Kutipan Terpilih:
☆ ☆ ☆ ☆
23. Produk Ruahan: Suatu produk yang sudah melalui proses pengolahan
dan sedang menanti pelaksanaan pengemasan untuk menjadi produk jadi.
24. Sanitasi:
Kontrol kebersihan terhadap sarana pembuatan, personil, peralatan
dan bahan yang ditangani.
25. Spesifikasi Bahan: Deskripsi bahan atau produk yang meliputi sifat fisik,
kimiawi dan biologik, yang menggambarkan standar dan penyimpangan yang
ditoleransi.
26. Tanggal
Pembuatan: Adalah tanggal pembuatan suatu bets produk tertentu
III.
PERSONALIA
Personalia harus
mempunyai pengetahuan, pengalaman, keterampilan dan kemampuan yang sesuai dengan
tugas dan fungsinya, dan tersedia dalam jumlah yang cukup. Mereka harus dalam
keadaan sehat dan mampu menangani tugas yang dibebankan kepadanya.
1.
Organisasi, kualifikasi dan Tanggung jawab
1.1. Dalam struktur
organisasi perusahaan, bagian produksi dan pengawasan mutu hendaklah dipimpin
oleh orang yang berbeda dan tidak ada keterkaitan tanggung jawab satu sama
lain.
1.2. Kepala bagian
produksi harus memperoleh pelatihan yang memadai dan berpengalaman dalam
pembuatan kosmetik. Ia harus mempunyai kewenangan dan tanggung jawab dalam
manajemen produksi yang meliputi semua pelaksanaan kegiatan, peralatan,
personalia produksi, area produksi dan pencatatan.
1.3. Kepala bagian
pengawasan mutu harus memperoleh pelatihan yang memadai dan berpengalaman dalam
bidang pengawasan mutu. Ia harus diberi kewenangan penuh dan tanggung jawab
dalam semua tugas pengawasan mutu meliputi penyusunan, verifikasi dan penerapan
semua prosedur pengawasan mutu. Ia mempunyai kewenangan menetapkan persetujuan
atas bahan awal, produk antara, produk ruahan dan produk jadi yang telah memenuhi spesifikasi, atau menolaknya
apabila tidak memenuhi spesifikasi, atau yang dibuat tidak sesuai perosedur dan
kondisi yang telah ditetapkan.
1.4. Hendaknya dijabarkan
kewenangan dan tanggung jawab personil-personil lain yang ditunjuk untuk menjalankan
Pedoman CPKB dengan baik.
1.5. Hendaknya tersedia
personil yang terlatih dalam jumlah yang memadai, untuk melaksanakan supervisi
langsung di setiap bagian produksi dan unit permeriksaan mutu.
2.
☆ ☆ ☆ ☆
Cuplikan data:
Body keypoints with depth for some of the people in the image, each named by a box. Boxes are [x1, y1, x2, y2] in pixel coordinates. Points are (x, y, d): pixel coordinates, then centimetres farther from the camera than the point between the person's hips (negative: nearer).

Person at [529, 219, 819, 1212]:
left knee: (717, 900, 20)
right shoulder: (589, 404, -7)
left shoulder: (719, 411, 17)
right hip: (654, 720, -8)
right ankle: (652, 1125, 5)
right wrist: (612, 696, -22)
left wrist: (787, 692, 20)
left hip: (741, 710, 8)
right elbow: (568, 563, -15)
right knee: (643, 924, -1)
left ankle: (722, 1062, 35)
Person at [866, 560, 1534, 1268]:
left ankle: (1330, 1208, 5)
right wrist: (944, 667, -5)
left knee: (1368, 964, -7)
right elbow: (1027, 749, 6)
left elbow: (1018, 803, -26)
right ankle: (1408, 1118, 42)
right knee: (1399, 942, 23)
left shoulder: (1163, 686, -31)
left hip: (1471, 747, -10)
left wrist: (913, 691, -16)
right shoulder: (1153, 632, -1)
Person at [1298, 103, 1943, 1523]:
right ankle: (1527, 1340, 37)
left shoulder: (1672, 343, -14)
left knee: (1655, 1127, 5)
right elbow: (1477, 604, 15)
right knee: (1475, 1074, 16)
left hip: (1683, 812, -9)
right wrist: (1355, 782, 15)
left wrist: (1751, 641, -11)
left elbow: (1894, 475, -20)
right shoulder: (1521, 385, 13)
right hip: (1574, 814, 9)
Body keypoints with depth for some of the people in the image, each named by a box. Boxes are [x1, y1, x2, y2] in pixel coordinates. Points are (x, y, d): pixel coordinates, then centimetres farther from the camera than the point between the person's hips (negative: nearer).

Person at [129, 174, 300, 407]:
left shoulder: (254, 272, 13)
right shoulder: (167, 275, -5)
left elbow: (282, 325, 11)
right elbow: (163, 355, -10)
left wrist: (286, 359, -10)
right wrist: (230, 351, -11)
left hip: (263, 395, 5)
☆ ☆ ☆ ☆
Soal Latihan:
a) Sebutkan semua istilah yang diberi definisi dalam kutipan pada butir bernomor 23 sampai 26.
b) Tuliskan kembali secara persis bagian kutipan yang diawali kata-kata "23. Produk Ruahan: Suatu" dan diakhiri dengan "bahan yang ditangani.".
Gunakan kutipan saja sebagai sumber.

Jawaban Latihan:
a) Produk Ruahan, Sanitasi, Spesifikasi Bahan, Tanggal Pembuatan

b)
23. Produk Ruahan: Suatu produk yang sudah melalui proses pengolahan
dan sedang menanti pelaksanaan pengemasan untuk menjadi produk jadi.
24. Sanitasi:
Kontrol kebersihan terhadap sarana pembuatan, personil, peralatan
dan bahan yang ditangani.